Wednesday, September 3, 2008

In Other News…

There’s more going on in the world than just politics, hockey moms, and teenage sex.

You Can’t Go Home Quite Yet:

NEW ORLEANS — A mostly smooth evacuation from Hurricane Gustav turned sour on Tuesday as many New Orleans residents trying to return home were turned away at roadblocks into the city or stranded in parking lots across the region.

Mayor C. Ray Nagin said Tuesday night that most residents would have to wait until just after midnight on Thursday morning to return, because power and medical care were not back to normal. A curfew will remain in effect at night.

The delay in returning left many sweltering and frustrated at the city’s edges, out of gas, money and food after several days on the run. A dozen or so people waited it out in the parking lot of a closed Circle K gas station in LaPlace, 30 miles from New Orleans, and dozens of others were in the same situation across Lake Pontchartrain, in St. Tammany Parish, according to officials and local radio reports.

NATO Accused of Civilian Deaths:

DERA ISMAIL KHAN, Pakistan — NATO helicopter gunships attacked three houses near a stronghold of the Taliban and Al Qaeda in Pakistan’s South Waziristan region early Wednesday, killing at least 15 people, including women and children, according to local residents, a Taliban commander and the governor of the North-West Frontier Province.

The attacks were aimed at three houses in the village of Jala Khel in the Angoor Adda area of South Waziristan, less than a mile from the border with Afghanistan, the Taliban commander and local residents said..

The helicopter attacks occurred at about 3 a.m. and killed 20 people, according to the governor, Owais Ahmed Ghanisaid.

The governor, the most powerful civilian leader in the province which abuts South Waziristan, condemned the attacks and called for retaliation by Pakistan.

An American military spokesman at Bagram airbase declined to comment on the reports. The spokesman did not deny that the attack had occurred. Often, a statement of no comment by American and NATO spokesmen in Afghanistan, where NATO and American forces are fighting militants from the Taliban and Al Qaeda, indicates that the coalition forces were involved in a cross-border attack.

Too Much Water: Lake Okeechobee has recovered from the two-year drought in Florida to the point that the Corps of Engineers need to pull the plug a little.

With three tropical systems looming in the Atlantic Ocean, the Army Corps of Engineers said Tuesday it hopes to begin slowing the lake’s record-setting rise — and lowering the potential risk to its aging levee.

”We’re nowhere near a crisis situation,” said Stephen Duba, chief of engineering in the Corps’ Jacksonville district.

But with hurricane season heating up and still a week from its statistical peak, another hit from a storm system even half as wet as Tropical Storm Fay could sharply rachet up concern.

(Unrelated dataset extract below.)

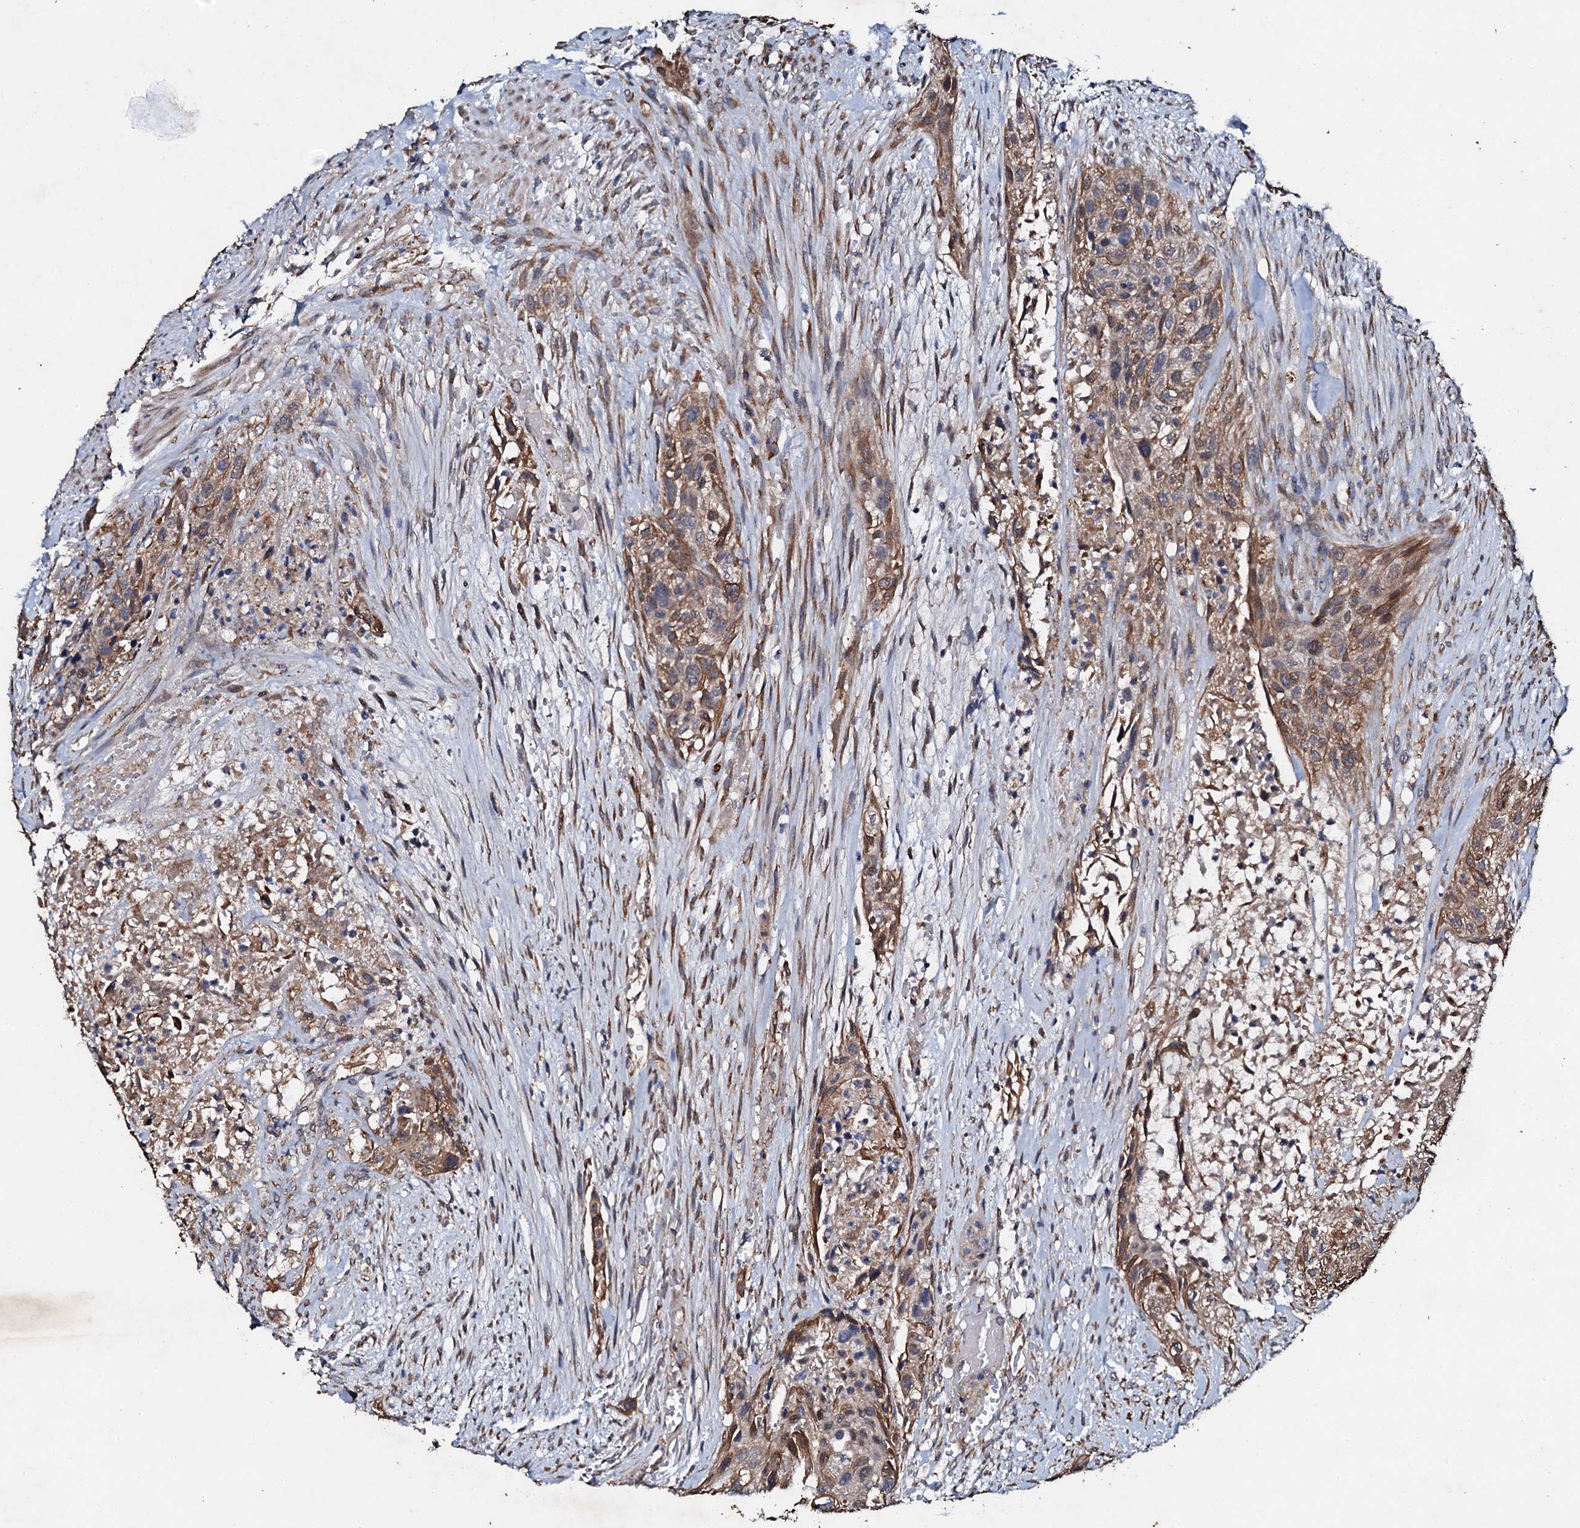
{"staining": {"intensity": "moderate", "quantity": ">75%", "location": "cytoplasmic/membranous"}, "tissue": "urothelial cancer", "cell_type": "Tumor cells", "image_type": "cancer", "snomed": [{"axis": "morphology", "description": "Urothelial carcinoma, High grade"}, {"axis": "topography", "description": "Urinary bladder"}], "caption": "Human urothelial cancer stained with a brown dye exhibits moderate cytoplasmic/membranous positive expression in about >75% of tumor cells.", "gene": "ADAMTS10", "patient": {"sex": "male", "age": 35}}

In the two weeks since Fay made landfall and snaked soggily up the peninsula, the lake has rocketed from record lows to a record rise. It’s climbed three feet to 14.6 feet above sea level, and the water, while slowing, is expected to continue going up for at least a few weeks.

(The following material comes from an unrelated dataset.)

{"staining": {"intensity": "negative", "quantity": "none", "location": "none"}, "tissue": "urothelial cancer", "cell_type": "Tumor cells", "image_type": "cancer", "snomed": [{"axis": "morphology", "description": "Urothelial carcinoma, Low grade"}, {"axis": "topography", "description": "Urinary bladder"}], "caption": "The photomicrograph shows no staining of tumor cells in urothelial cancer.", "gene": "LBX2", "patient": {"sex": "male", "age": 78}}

”Fay was kind of a monster as far as lake level rise,” Duba said.

By week’s end, when Tropical Storm Hanna is forecast to be skirting the coast of Central Florida, the lake could be close to 15 feet.

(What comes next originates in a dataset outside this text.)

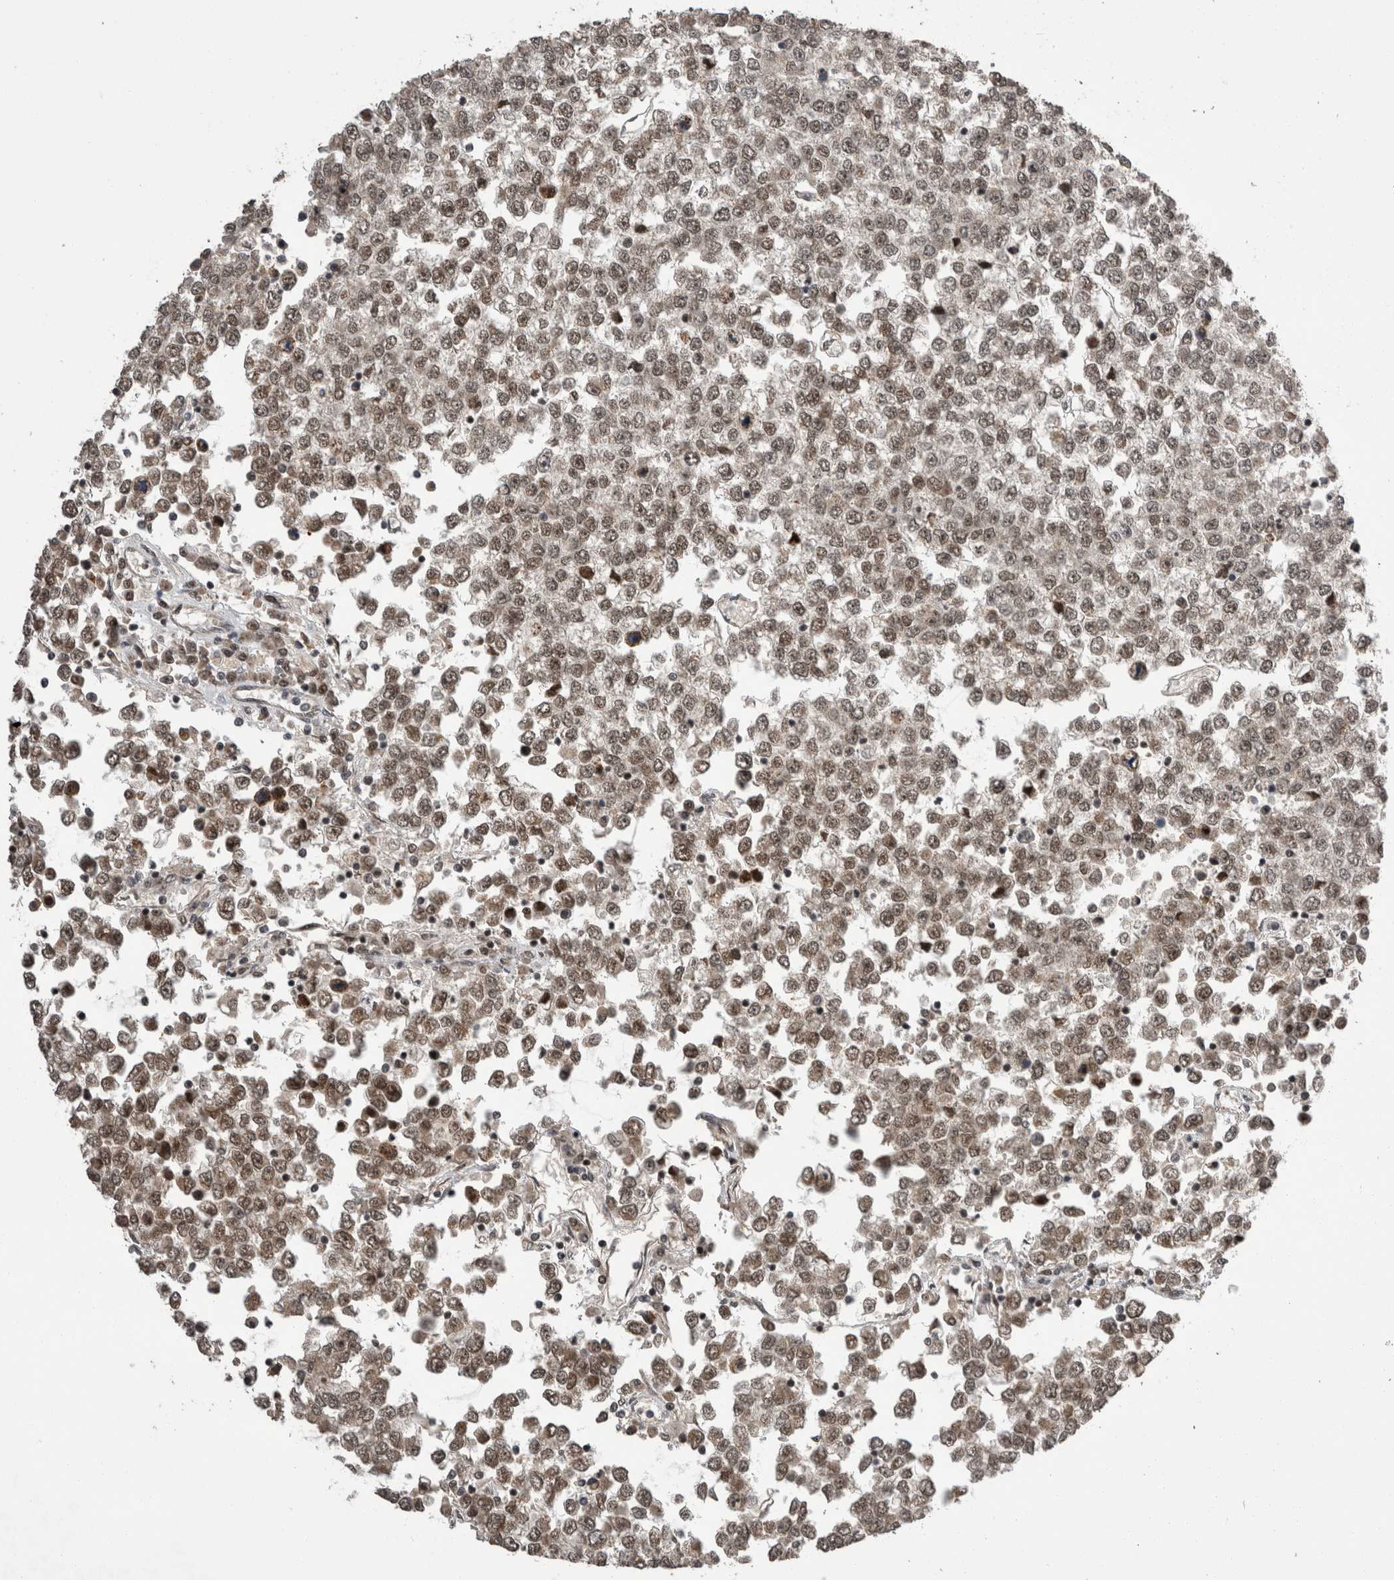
{"staining": {"intensity": "weak", "quantity": ">75%", "location": "nuclear"}, "tissue": "testis cancer", "cell_type": "Tumor cells", "image_type": "cancer", "snomed": [{"axis": "morphology", "description": "Seminoma, NOS"}, {"axis": "topography", "description": "Testis"}], "caption": "Immunohistochemical staining of seminoma (testis) reveals low levels of weak nuclear protein expression in about >75% of tumor cells.", "gene": "CPSF2", "patient": {"sex": "male", "age": 65}}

That is still two feet below the point where the Corps starts seriously worrying about leaks, seepage and more serious ruptures to the 75-year-old earthen levee ringing the lake. But it is only six inches from the 15.5-foot high point of a management plan the Corps adopted in April. The new scheme, adopted largely to reduce pressure on the levee, aims to hold the lake between 12.5 and 15.5 feet, with the level rising and falling with the wet and dry seasons.